Records drawn from a dataset:
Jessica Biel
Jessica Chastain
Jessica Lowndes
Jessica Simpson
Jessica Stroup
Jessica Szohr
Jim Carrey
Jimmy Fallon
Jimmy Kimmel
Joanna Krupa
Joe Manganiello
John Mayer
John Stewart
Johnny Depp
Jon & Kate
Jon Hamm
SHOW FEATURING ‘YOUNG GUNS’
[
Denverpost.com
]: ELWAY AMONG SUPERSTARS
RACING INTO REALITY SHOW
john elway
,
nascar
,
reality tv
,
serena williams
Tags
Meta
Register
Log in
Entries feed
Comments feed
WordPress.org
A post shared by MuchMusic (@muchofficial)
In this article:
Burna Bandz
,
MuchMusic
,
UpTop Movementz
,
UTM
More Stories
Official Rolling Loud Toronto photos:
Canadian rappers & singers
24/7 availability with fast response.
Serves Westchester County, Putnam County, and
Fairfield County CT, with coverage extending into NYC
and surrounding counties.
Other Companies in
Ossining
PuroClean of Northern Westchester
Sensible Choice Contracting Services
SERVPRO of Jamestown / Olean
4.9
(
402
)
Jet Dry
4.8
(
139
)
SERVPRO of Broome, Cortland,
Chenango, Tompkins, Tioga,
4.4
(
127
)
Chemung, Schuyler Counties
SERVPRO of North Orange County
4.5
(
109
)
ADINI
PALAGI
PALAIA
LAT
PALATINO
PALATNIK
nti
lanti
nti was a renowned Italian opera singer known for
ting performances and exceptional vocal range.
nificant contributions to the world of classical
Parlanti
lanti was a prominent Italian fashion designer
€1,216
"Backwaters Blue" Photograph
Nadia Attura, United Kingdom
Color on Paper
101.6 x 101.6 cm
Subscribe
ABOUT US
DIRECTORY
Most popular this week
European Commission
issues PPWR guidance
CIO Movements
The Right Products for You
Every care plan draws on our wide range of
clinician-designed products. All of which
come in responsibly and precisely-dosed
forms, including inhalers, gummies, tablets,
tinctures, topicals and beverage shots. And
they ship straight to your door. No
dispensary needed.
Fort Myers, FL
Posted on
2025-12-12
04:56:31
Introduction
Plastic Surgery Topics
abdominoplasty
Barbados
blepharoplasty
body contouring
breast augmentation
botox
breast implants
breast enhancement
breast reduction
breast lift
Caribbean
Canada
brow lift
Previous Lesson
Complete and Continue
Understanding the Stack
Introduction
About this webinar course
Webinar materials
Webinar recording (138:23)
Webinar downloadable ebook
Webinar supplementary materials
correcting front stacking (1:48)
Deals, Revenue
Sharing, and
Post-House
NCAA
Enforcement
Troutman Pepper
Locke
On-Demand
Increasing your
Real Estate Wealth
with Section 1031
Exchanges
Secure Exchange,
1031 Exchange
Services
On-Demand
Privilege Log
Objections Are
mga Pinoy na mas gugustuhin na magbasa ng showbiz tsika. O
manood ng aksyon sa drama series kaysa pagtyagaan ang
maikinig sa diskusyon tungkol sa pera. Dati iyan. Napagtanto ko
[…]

What you are asked to do:
Reproduce each line above that contains "your".

Reply to the exercise:
they ship straight to your door. No
Increasing your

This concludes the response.